Hemen hemen hepimizin adını sıkça duyduğu, sonuçlarının ise tüm canlıları derinden etkileyebilecek kadar büyük olduğu bir felaket var: küresel ısınma. Bilim insanlarının yıllardır uyardığı bu gerçek artık hayatımızın tam ortasında duruyor.
Öyle ki, yakın zamanda mevsimlerin bile alışılmış düzeninden çıktığına şahit olmaya başladık. Yağması gereken yağmurlar gecikiyor, toprağın suya doyması gerekirken kuraklık kapımızı her geçen gün daha sert çalıyor. Bugün yaşadığımız su kıtlığı, geleceğin yalnızca bir fragmanı niteliğinde.
Yağışların azalması, mevsimlerin kayması ve susuzluğun giderek derinleşmesi; bizi uzun yıllar boyunca etkileyebilecek, hatta yaşam biçimimizi değiştirebilecek büyüklükte bir sorun. Buna rağmen çoğumuz hâlâ bu gerçekle yüzleşmekten kaçıyor ya da tehlikeyi yeterince ciddiye almıyoruz. Oysa ki kontrolsüz su tüketimi, israf kültürünün bir parçası hâline gelmiş durumda.
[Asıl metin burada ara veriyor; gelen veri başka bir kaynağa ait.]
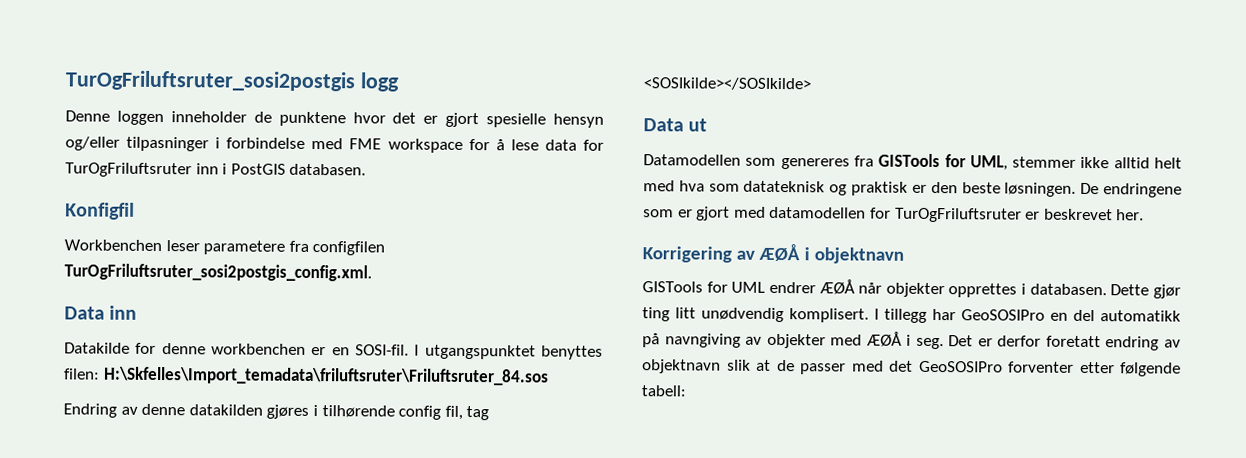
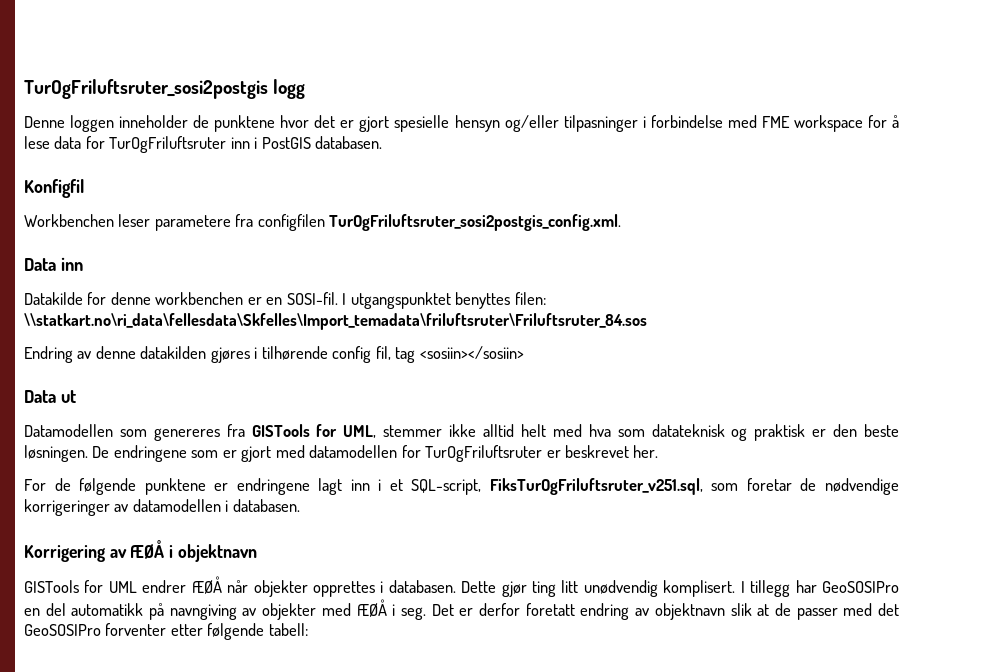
[102,366,549,386] H:\Skfelles\Import_temadata\friluftsruter\Friluftsruter_84.sos -> [24,313,647,330] \\statkart.no\ri_data\fellesdata\Skfelles\Import_temadata\friluftsruter\Friluftsruter_84.sos
[643,77,811,91] <SOSIkilde></SOSIkilde> -> [419,346,524,359] <sosiin></sosiin>
(1145, 215) none -> [24,478,900,495] [24,499,300,516] // For de følgende punktene er endringene lagt inn i et SQL-script, FiksTurOgFriluftsruter_v251.sql, som foretar de nødvendige korrigeringer av datamodellen i databasen.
Evlerde, iş yerlerinde, tarımda, sanayide… Kısacası yaşamın sürdüğü her alanda suyu hesapsızca kullanıyoruz. Yeraltı kaynaklarımızın bilinçsizce tüketilmesi ise bu krizin en görünmeyen ama en yıkıcı boyutu. Doğanın binlerce yılda oluşturduğu su rezervleri, yalnızca birkaç on yılda geri dönüşü olmayan şekilde tükeniyor.
Bizlere sürekli tasarruf önerileri sunuluyor; ancak çoğu zaman bu öneriler gerçek anlamda neler yapmamız gerektiğini anlatmıyor. Musluğu biraz az açmak, duşu bir dakika erken kapatmak elbette önemli; fakat içinde bulunduğumuz durum, çok daha kapsamlı bir bilinç ve toplumsal dönüşüm gerektiriyor.
Temiz su, yalnızca insan yaşamı için değil, yeryüzündeki tüm canlı türlerinin varlığını sürdürebilmesi için en temel ihtiyaçtır. Bir damla suyun bile aslında ne kadar değerli olduğunu, ancak o damlaya ulaşamadığımız gün anlayacağız.